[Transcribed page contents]
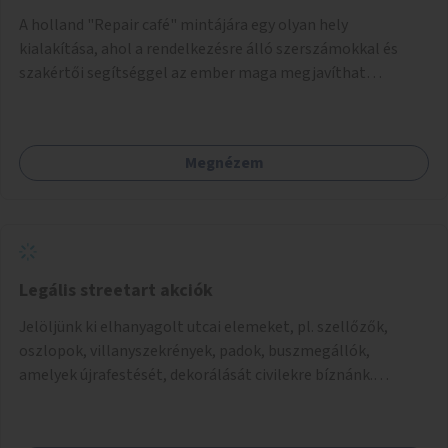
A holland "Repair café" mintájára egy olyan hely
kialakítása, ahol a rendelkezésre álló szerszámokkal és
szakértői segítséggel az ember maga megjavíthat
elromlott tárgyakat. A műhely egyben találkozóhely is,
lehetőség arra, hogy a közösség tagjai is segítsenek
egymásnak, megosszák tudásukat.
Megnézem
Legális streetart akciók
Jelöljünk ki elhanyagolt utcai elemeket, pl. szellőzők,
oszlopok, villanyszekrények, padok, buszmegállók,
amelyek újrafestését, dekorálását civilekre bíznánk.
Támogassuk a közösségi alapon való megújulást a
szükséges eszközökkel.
--
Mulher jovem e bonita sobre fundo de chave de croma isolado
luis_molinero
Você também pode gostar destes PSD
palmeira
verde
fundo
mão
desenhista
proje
* * *
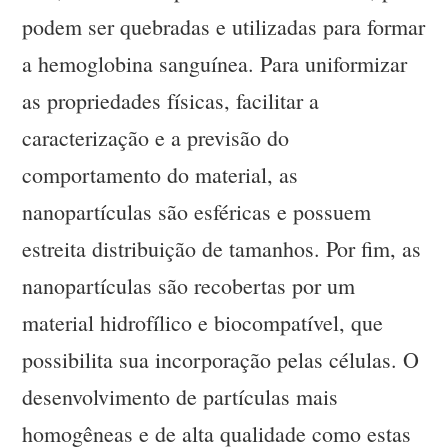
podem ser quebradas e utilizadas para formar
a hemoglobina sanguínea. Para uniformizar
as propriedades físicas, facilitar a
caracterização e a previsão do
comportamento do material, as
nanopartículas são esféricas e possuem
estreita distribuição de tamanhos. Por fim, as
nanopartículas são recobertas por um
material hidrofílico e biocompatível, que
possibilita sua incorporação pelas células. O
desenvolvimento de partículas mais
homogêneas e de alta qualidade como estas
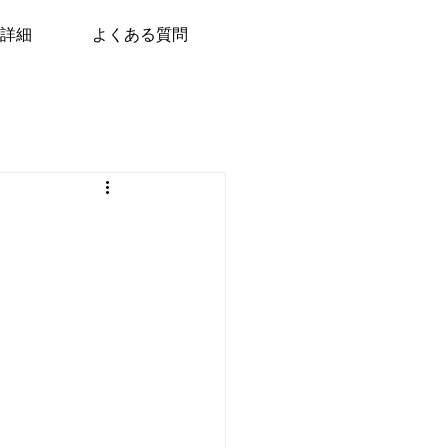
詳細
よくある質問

TASK ITEM:
Check each line of the data above for the string "material", and copy the ones that have it.

ANSWER TO THE EXERCISE:
comportamento do material, as
material hidrofílico e biocompatível, que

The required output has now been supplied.